# What you have to do:
The data should be printed in full, character for character.

# Data for processing:
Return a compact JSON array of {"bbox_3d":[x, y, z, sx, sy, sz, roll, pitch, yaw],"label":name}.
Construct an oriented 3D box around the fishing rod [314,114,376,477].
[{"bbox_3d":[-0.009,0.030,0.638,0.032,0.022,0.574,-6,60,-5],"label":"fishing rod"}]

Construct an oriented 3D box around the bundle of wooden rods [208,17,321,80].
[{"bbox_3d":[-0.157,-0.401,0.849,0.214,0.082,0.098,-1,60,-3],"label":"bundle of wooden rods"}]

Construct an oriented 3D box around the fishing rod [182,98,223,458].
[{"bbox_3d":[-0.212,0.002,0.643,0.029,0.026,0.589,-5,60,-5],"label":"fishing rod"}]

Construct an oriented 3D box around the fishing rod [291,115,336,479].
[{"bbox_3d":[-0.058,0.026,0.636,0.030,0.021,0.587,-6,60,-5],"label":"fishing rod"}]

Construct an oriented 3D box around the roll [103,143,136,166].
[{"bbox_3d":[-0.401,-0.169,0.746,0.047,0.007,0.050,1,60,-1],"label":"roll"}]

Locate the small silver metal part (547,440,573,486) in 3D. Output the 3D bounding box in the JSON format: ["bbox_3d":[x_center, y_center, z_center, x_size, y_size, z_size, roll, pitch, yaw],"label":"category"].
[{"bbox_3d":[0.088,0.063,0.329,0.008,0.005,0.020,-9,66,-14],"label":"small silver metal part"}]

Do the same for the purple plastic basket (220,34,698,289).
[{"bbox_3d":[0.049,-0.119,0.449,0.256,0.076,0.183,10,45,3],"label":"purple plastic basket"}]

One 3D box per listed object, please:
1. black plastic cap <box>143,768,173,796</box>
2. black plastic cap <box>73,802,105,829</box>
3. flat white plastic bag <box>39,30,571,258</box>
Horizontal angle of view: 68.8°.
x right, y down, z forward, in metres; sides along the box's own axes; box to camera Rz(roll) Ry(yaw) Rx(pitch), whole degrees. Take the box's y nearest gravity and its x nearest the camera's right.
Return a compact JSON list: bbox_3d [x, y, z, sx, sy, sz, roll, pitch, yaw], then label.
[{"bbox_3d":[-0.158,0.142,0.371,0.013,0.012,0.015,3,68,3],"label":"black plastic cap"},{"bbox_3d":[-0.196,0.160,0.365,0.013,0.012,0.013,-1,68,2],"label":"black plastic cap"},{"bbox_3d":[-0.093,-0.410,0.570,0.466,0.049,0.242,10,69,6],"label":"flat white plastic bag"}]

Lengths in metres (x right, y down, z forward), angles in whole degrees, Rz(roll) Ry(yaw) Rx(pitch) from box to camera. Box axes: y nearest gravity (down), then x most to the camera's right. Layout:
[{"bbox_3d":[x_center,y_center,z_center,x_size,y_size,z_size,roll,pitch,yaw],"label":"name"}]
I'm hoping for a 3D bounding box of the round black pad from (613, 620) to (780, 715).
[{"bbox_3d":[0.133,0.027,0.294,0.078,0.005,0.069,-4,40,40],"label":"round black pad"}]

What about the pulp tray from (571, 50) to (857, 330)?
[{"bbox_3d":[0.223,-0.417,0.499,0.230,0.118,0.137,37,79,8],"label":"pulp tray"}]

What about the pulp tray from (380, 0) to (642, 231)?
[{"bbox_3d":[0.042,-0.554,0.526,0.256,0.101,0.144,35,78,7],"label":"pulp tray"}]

# Result of this exercise:
Return a compact JSON array of {"bbox_3d":[x, y, z, sx, sy, sz, roll, pitch, yaw],"label":name}.
Construct an oriented 3D box around the fishing rod [314,114,376,477].
[{"bbox_3d":[-0.009,0.030,0.638,0.032,0.022,0.574,-6,60,-5],"label":"fishing rod"}]

Construct an oriented 3D box around the bundle of wooden rods [208,17,321,80].
[{"bbox_3d":[-0.157,-0.401,0.849,0.214,0.082,0.098,-1,60,-3],"label":"bundle of wooden rods"}]

Construct an oriented 3D box around the fishing rod [182,98,223,458].
[{"bbox_3d":[-0.212,0.002,0.643,0.029,0.026,0.589,-5,60,-5],"label":"fishing rod"}]

Construct an oriented 3D box around the fishing rod [291,115,336,479].
[{"bbox_3d":[-0.058,0.026,0.636,0.030,0.021,0.587,-6,60,-5],"label":"fishing rod"}]

Construct an oriented 3D box around the roll [103,143,136,166].
[{"bbox_3d":[-0.401,-0.169,0.746,0.047,0.007,0.050,1,60,-1],"label":"roll"}]

Locate the small silver metal part (547,440,573,486) in 3D. Output the 3D bounding box in the JSON format: ["bbox_3d":[x_center, y_center, z_center, x_size, y_size, z_size, roll, pitch, yaw],"label":"category"].
[{"bbox_3d":[0.088,0.063,0.329,0.008,0.005,0.020,-9,66,-14],"label":"small silver metal part"}]

Do the same for the purple plastic basket (220,34,698,289).
[{"bbox_3d":[0.049,-0.119,0.449,0.256,0.076,0.183,10,45,3],"label":"purple plastic basket"}]

One 3D box per listed object, please:
1. black plastic cap <box>143,768,173,796</box>
2. black plastic cap <box>73,802,105,829</box>
3. flat white plastic bag <box>39,30,571,258</box>
Horizontal angle of view: 68.8°.
x right, y down, z forward, in metres; sides along the box's own axes; box to camera Rz(roll) Ry(yaw) Rx(pitch), whole degrees. Take the box's y nearest gravity and its x nearest the camera's right.
Return a compact JSON list: bbox_3d [x, y, z, sx, sy, sz, roll, pitch, yaw], then label.
[{"bbox_3d":[-0.158,0.142,0.371,0.013,0.012,0.015,3,68,3],"label":"black plastic cap"},{"bbox_3d":[-0.196,0.160,0.365,0.013,0.012,0.013,-1,68,2],"label":"black plastic cap"},{"bbox_3d":[-0.093,-0.410,0.570,0.466,0.049,0.242,10,69,6],"label":"flat white plastic bag"}]

Lengths in metres (x right, y down, z forward), angles in whole degrees, Rz(roll) Ry(yaw) Rx(pitch) from box to camera. Box axes: y nearest gravity (down), then x most to the camera's right. Layout:
[{"bbox_3d":[x_center,y_center,z_center,x_size,y_size,z_size,roll,pitch,yaw],"label":"name"}]
I'm hoping for a 3D bounding box of the round black pad from (613, 620) to (780, 715).
[{"bbox_3d":[0.133,0.027,0.294,0.078,0.005,0.069,-4,40,40],"label":"round black pad"}]

What about the pulp tray from (571, 50) to (857, 330)?
[{"bbox_3d":[0.223,-0.417,0.499,0.230,0.118,0.137,37,79,8],"label":"pulp tray"}]

What about the pulp tray from (380, 0) to (642, 231)?
[{"bbox_3d":[0.042,-0.554,0.526,0.256,0.101,0.144,35,78,7],"label":"pulp tray"}]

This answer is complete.